Heather Fry, HEFCE Director (Education, Participation and Students), said:

‘This report confirms POLAR as an appropriate and reliable tool which adds to the richness of the data and evidence available to widening participation practitioners, as they seek to better understand and identify young people who are likely to benefit most from higher education outreach activity.’


  1. The report, ‘Further information on POLAR3: An analysis of geography, disadvantage and entrants to higher education’ (HEFCE 2014/01), is available. POLAR is a UK-wide area-based measure that groups geographical areas according to the proportion of young people living in them who participate in HE by the age of 19. This is known as the ‘young participation rate’. The POLAR classification is used for a variety of purposes, including the monitoring of local and national patterns of young HE participation.

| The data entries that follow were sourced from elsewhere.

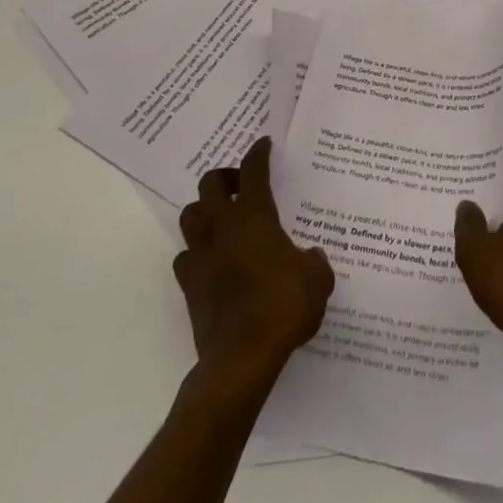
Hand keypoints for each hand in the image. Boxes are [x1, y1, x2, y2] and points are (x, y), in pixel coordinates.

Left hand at [174, 137, 334, 385]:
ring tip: (223, 219)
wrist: (241, 358)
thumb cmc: (283, 307)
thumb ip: (314, 261)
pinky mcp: (189, 284)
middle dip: (225, 177)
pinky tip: (212, 261)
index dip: (258, 153)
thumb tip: (310, 257)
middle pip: (210, 184)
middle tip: (242, 185)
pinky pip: (185, 256)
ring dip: (205, 211)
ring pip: (190, 216)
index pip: (253, 170)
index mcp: (255, 216)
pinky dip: (197, 252)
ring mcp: (201, 255)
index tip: (263, 144)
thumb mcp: (317, 280)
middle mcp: (222, 227)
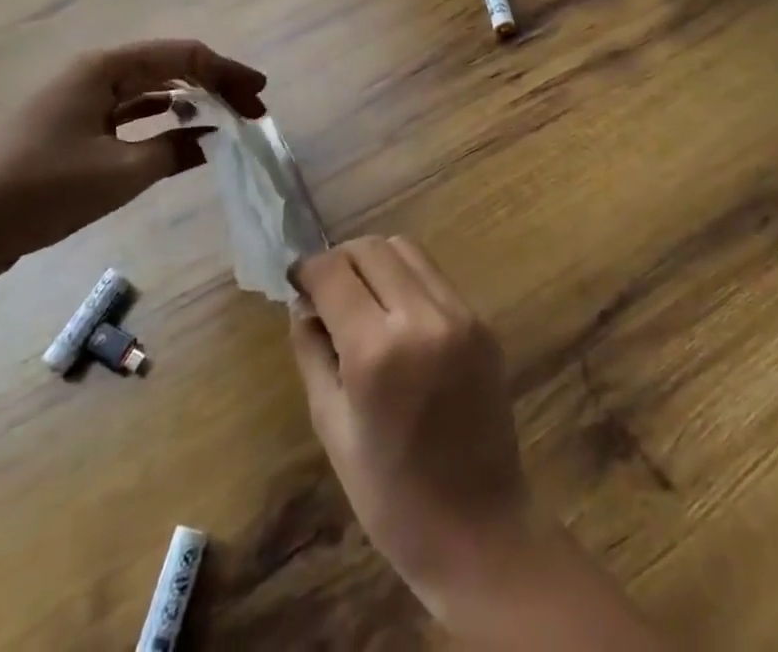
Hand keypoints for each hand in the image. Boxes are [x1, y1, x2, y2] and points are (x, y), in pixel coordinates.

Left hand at [0, 40, 265, 292]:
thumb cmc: (39, 193)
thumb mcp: (119, 175)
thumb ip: (175, 150)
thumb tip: (214, 138)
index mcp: (105, 69)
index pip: (184, 57)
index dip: (228, 72)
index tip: (260, 95)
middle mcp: (95, 74)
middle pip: (170, 68)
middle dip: (215, 85)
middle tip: (251, 110)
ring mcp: (80, 100)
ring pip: (151, 89)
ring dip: (191, 102)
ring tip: (227, 120)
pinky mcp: (72, 128)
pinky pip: (130, 113)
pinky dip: (162, 120)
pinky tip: (184, 134)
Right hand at [290, 237, 533, 617]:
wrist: (479, 530)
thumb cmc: (391, 496)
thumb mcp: (332, 427)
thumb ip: (313, 352)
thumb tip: (303, 303)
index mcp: (377, 351)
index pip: (334, 272)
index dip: (307, 269)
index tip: (295, 281)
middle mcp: (422, 317)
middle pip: (372, 248)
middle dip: (340, 259)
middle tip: (325, 290)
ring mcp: (460, 315)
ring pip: (406, 249)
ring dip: (375, 261)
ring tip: (361, 297)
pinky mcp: (482, 321)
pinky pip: (434, 277)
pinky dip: (407, 279)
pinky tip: (397, 315)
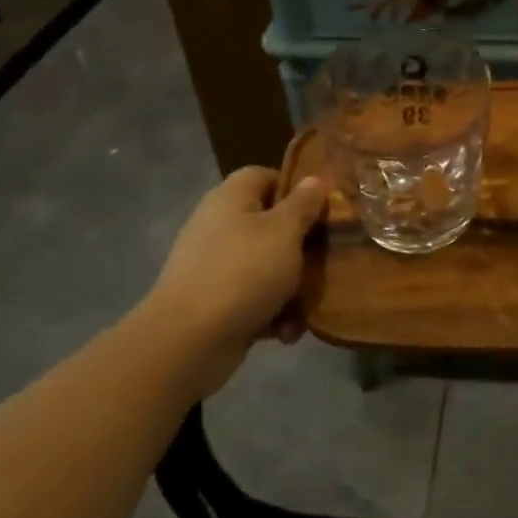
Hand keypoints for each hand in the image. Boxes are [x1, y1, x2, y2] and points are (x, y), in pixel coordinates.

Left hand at [143, 166, 327, 395]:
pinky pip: (253, 298)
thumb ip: (304, 204)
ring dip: (291, 287)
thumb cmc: (243, 272)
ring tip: (308, 306)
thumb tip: (314, 178)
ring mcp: (214, 265)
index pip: (266, 176)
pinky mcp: (214, 302)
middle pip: (271, 224)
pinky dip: (272, 313)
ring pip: (266, 265)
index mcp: (232, 197)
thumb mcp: (285, 232)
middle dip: (302, 246)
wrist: (188, 341)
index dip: (297, 189)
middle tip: (328, 259)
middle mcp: (220, 225)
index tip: (325, 210)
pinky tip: (286, 331)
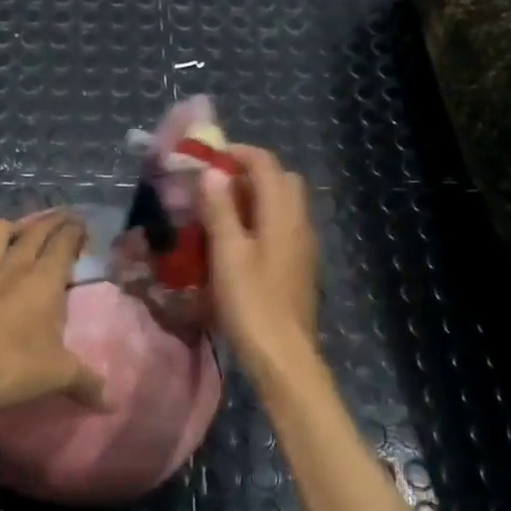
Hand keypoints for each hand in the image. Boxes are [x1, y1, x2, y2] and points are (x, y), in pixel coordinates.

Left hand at [0, 211, 104, 423]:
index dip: (76, 230)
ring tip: (23, 236)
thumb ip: (87, 383)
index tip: (83, 226)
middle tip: (64, 221)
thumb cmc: (11, 369)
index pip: (64, 240)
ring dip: (15, 227)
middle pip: (36, 229)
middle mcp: (13, 265)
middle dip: (53, 221)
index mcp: (44, 279)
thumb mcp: (58, 377)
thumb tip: (110, 402)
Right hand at [200, 145, 320, 380]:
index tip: (207, 158)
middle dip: (248, 173)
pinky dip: (259, 221)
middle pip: (280, 180)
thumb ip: (221, 209)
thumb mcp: (228, 253)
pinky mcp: (298, 266)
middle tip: (214, 186)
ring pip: (282, 205)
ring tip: (218, 213)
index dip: (237, 153)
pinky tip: (235, 244)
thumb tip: (213, 172)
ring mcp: (302, 246)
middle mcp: (299, 223)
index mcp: (283, 214)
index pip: (266, 164)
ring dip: (254, 198)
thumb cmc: (252, 303)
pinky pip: (281, 228)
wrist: (284, 357)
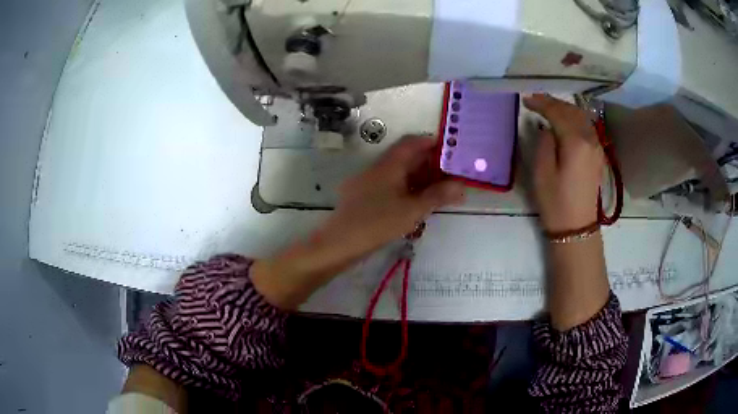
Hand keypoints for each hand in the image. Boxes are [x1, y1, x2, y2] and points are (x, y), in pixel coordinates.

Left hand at [322, 136, 465, 255]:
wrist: (339, 243)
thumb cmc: (377, 223)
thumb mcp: (412, 210)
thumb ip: (437, 196)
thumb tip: (461, 185)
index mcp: (389, 165)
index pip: (412, 143)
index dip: (432, 143)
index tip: (451, 152)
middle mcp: (378, 168)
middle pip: (406, 157)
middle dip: (429, 164)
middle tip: (450, 175)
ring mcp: (368, 181)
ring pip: (398, 172)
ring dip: (418, 177)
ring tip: (438, 190)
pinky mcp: (363, 195)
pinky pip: (389, 184)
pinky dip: (406, 188)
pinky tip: (416, 202)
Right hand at [524, 94, 604, 232]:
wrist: (577, 227)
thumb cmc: (556, 202)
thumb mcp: (541, 172)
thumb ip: (544, 143)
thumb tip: (546, 128)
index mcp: (575, 142)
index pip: (557, 112)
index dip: (541, 103)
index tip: (526, 100)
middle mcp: (589, 139)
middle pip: (572, 111)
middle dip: (553, 103)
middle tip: (536, 100)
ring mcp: (596, 147)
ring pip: (582, 117)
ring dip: (565, 109)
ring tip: (549, 108)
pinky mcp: (597, 155)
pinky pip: (587, 128)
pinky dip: (574, 119)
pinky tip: (565, 122)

  2. The areas considered in POLAR3 are 2001 census area statistics wards, referred to as ‘census wards’ in the report.
  3. Disadvantage and advantage are here measured according to POLAR3 quintiles.
  4. This analysis includes data from the Individualised Learner Record in addition to Higher Education Statistics Agency data, so that young entrants studying HE in further education colleges in England can be included.
  5. The POLAR3 classification is available on the HEFCE website, alongside an interactive map showing the POLAR classifications of all wards across the UK. ‘POLAR3: Young Participation Rates in Higher Education’ (HEFCE 2012/26) gives full details of the POLAR3 methodology along with a detailed analysis of the classification.
  6. ‘Young participation in higher education’ (HEFCE 2005/03) previously examined the suitability of wards as the reporting geography for POLAR. The same publication also investigated the relationship between POLAR and other measures of disadvantage, and how the background characteristics and HE experience of entrants varied across POLAR quintiles. That work focused on entrants to HE during the 1990s, but the POLAR classification has been updated twice since then to include the latest information on HE entrants, most recently in 2012. The purpose of this report is to update and extend previous findings in the light of POLAR3.